Consider the pan-Indian hits in recent times. The ‘Baahubali’ films, the ‘KGF’ films, ‘Pushpa: The Rise’ and ‘RRR’ . For good measure, one can add ‘The Kashmir Files’. The film, a big draw at the box office, kindled religious fervour and solidified the BJP and the Rashtriya Swayamsewak Sangh’s (RSS) Islamophobic policies, Hindu Rashtra and the imagined notion of “Hindu khatre mein hain(the Hindu is in danger)”.

None of these films is set in the current timeline. ‘Baahubali’ is mythological fantasy that scores with structural imagination and the familiar narrative of the “chosen one” amidst palace intrigue. It upholds the varna system and caste supremacy in both explicit and implicit terms.

‘RRR’is historical fiction set in the 1920s when two freedom fighters from present day Andhra Pradesh and Telangana meet in colonial India. Their paths never crossed in real life. ‘RRR’, too, upholds the kshatriya pride that Rajamouli loves to fashion in his films and fetishises Telugu cinema’s tryst with Hindu mythology—one of its heroes, Alluri Sitarama Raju, played by Ram Charan, becomes an avatar of Rama himself. By elevating one freedom fighter to Rama, ‘RRR’ reduces Komaram Bheem’s (played by NTR Junior) appeal. He becomes subservient to the former, a gross injustice to the real-life Bheem who fought for his community and led a communist revolution against the feudal Nizams. Pushpa’, too, is set largely in the 1990s, seemingly a throwback to an era of crime and corruption.

Also read: ‘A clear case of selective portrayal’

‘The Kashmir Files’ might be the most egregious of them all, going by the reactions in cinema theatres and politicians’ messaging. It was made tax-free in many BJP-ruled States. The film on the exodus of Kashmiri Pandits has two timelines—one focuses on the event itself and paints every Muslim as a terrorist, and another narrative is set in 2016 in a fictitious Delhi university called ANU where intellectuals and activists are shown as brainwashed and as those who need to be taught the real history of Kashmir and Hindus. The reaction to this propaganda was already palpable from the chants and calls for violence against Muslims during the film’s run at the box office. It is a film that has lines like “Nehru and Vajpayee wanted to be loved. Our current Prime Minister is feared”. Just as the historicity of the country itself is questioned and school syllabuses are altered, the films that rewrite them, too, are read as gospel and run to full houses.

◇ ◇ ◇ ◇ ◇

What is being asked ▸
Answer from the text on pan-Indian films:
(a) What genre does it assign to 'Baahubali'?
(b) Who plays Alluri Sitarama Raju in 'RRR'?
(c) What is the fictitious Delhi university in 'The Kashmir Files' called?
The lines bear no relation to the text on pan-Indian films.

Given information ▸
◇ ◇ ◇ ◇ ◇

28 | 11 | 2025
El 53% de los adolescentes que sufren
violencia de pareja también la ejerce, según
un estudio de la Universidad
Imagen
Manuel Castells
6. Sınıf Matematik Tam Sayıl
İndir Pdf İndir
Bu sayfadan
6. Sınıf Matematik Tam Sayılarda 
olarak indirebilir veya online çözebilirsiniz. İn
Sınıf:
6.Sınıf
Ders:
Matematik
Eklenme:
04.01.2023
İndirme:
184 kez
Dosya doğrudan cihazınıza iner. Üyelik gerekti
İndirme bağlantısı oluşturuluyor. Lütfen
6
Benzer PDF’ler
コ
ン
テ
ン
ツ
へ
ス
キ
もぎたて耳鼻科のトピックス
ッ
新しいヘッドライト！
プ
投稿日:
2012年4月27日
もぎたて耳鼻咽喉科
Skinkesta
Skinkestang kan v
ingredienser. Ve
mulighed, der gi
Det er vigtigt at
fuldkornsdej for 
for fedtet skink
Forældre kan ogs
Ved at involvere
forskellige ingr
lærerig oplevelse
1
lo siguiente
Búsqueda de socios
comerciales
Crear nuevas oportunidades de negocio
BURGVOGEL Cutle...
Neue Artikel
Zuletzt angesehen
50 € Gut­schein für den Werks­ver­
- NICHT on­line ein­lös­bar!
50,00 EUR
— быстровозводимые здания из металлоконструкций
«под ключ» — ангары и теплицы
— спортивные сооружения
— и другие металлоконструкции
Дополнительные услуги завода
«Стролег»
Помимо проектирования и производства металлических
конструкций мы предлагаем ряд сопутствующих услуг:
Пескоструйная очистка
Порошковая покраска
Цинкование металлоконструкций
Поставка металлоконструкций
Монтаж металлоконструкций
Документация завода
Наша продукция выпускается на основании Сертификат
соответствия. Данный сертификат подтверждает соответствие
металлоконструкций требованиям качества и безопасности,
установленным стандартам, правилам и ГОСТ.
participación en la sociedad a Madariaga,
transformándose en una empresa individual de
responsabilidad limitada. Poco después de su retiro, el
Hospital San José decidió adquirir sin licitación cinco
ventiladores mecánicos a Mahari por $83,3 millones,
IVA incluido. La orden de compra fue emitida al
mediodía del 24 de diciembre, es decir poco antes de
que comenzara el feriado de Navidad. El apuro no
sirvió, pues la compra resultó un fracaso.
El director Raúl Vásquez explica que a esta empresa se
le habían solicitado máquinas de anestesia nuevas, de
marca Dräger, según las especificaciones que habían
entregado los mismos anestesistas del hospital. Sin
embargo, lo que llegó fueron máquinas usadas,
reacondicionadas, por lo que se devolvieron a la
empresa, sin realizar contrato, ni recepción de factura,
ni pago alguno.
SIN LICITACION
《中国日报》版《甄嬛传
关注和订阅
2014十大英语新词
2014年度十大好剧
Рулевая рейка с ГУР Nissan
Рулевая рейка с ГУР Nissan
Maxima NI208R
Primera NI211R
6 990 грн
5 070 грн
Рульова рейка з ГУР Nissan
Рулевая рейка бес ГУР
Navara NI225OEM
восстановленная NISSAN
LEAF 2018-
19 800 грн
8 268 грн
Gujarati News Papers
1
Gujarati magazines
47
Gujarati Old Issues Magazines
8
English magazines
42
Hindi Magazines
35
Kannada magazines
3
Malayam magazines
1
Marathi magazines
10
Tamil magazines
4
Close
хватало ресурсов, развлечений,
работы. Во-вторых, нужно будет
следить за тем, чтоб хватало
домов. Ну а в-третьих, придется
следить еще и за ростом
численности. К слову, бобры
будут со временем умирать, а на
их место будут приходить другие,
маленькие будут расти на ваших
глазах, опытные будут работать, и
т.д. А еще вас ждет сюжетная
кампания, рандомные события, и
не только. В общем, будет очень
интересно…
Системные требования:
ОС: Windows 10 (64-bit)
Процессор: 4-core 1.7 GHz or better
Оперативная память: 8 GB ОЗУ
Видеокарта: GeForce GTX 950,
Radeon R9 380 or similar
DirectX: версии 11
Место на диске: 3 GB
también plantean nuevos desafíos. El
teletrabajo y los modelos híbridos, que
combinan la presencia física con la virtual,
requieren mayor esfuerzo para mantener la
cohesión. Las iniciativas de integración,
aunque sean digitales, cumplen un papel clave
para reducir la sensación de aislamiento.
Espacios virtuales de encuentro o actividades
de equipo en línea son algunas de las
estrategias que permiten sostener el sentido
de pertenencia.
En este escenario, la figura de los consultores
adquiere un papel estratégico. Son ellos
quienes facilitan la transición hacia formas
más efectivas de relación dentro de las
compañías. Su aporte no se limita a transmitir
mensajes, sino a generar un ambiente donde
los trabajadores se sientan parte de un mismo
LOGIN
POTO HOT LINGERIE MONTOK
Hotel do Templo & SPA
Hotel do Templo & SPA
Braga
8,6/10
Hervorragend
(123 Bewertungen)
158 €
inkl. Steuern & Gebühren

◇ ◇ ◇ ◇ ◇

Solution for this task ▸
(a) Mythological fantasy
(b) Ram Charan
(c) ANU